* Source passage
<<<<

Carving is something that's really difficult to me, because my brain doesn't "see" what needs to be removed in order to get the shape out of the piece. I'm too paranoid that I'll take off more than I mean to, and because plaster is a once-it's-gone-there's-nothing-you-can-do-to-get-it-back medium, I was very very scared of taking too much off. I spent around 15-20 hours working on this piece, and I was quite pleased with the result.
Since I'm not a camera whiz, I had a hard time capturing shadow.
Unfortunately, most people outside of my class thought it was either a tongue or a butt crack (could be a reflection of the type of people I was asking and not necessarily the piece itself), but everyone in the class knew what it was (though I couldn't really tell if they were sincere or if they were humouring me).
When I showed it in class, I brought my own spotlight, and hard them turn off the overhead, so I think the subject matter might've been clearer.
Anyway, I was happy with the piece, and would--if I'm bored/insane enough--like to create several companion pieces. Like of a neck, of a shoulder, of a collar bone.
More can be viewed here.

Tuesday, May 10, 2011

Charity Begins at Home

I can clearly remember than in Mrs. Burns' Fourth Grade Class, one of the art projects we undertook was making masks related to Idaho History. The FUN activity involved dragging out mothers in on a weekday, Vaseline, and hanging out in the teacher's lounge (SO COOL!!!!!!!!). Our loving months applied plastered gauze strips to our greased up faces and we tried desperately not to hyperventilate as we breathed through straws stuck up our noses. My face mask was AWESOME, and I applied braided gauze strips to it later. A quick paint job, and I had a slamming Sacagawea mask. I'm pretty sure I work that thing around the house far more than was a good idea, and I was REALLY sad when I had to glue it to a project board with a description of Sacagawea's significance in Idaho History.
A few years later, as a Girl Scouts project, I got to make another life-cast mask, and painted this one as Spider-Man. I proudly brought it with me to college, and have it safely packed away in a box of memorabilia (hmmm...wonder if it still fits???).

>>>>

* Questions to answer
- 1) Transcribe the portion of the blog post that begins at "Unfortunately, most people" and ends after "be viewed here.".
- 2) Answer these questions using the blog post.
(a) How many hours went into the carved plaster piece?
(b) In whose class were the Idaho History masks made?
(c) As what character was the Girl Scouts mask painted?
The listing after this point comes from a separate source.

* Provided data
<<<<

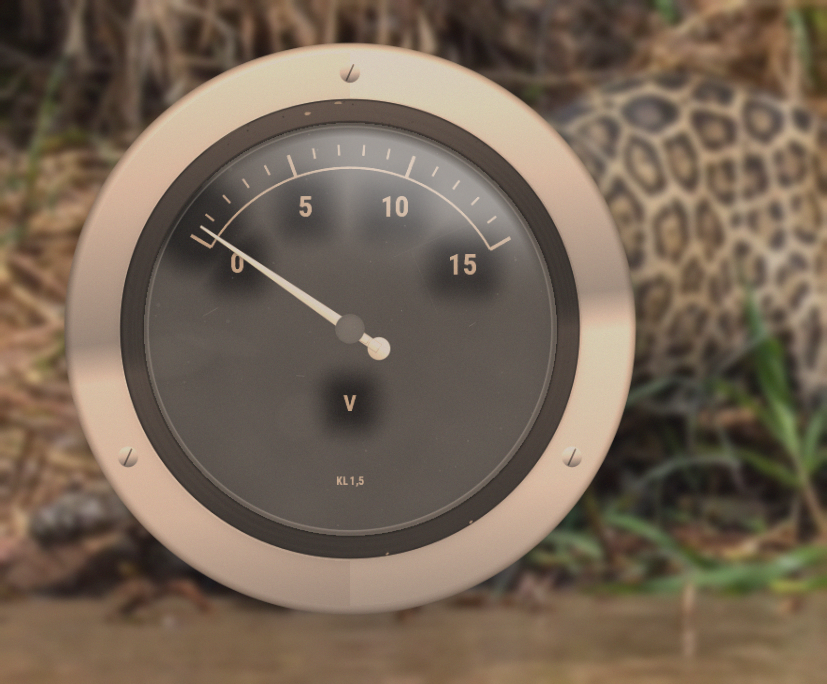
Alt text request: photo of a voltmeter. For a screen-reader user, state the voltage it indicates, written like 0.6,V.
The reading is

>>>>

* Exercise solutions
- 1)
Unfortunately, most people outside of my class thought it was either a tongue or a butt crack (could be a reflection of the type of people I was asking and not necessarily the piece itself), but everyone in the class knew what it was (though I couldn't really tell if they were sincere or if they were humouring me).
When I showed it in class, I brought my own spotlight, and hard them turn off the overhead, so I think the subject matter might've been clearer.
Anyway, I was happy with the piece, and would--if I'm bored/insane enough--like to create several companion pieces. Like of a neck, of a shoulder, of a collar bone.
More can be viewed here.

- 2)
(a) Around 15-20 hours.
(b) Mrs. Burns' Fourth Grade Class.
(c) Spider-Man.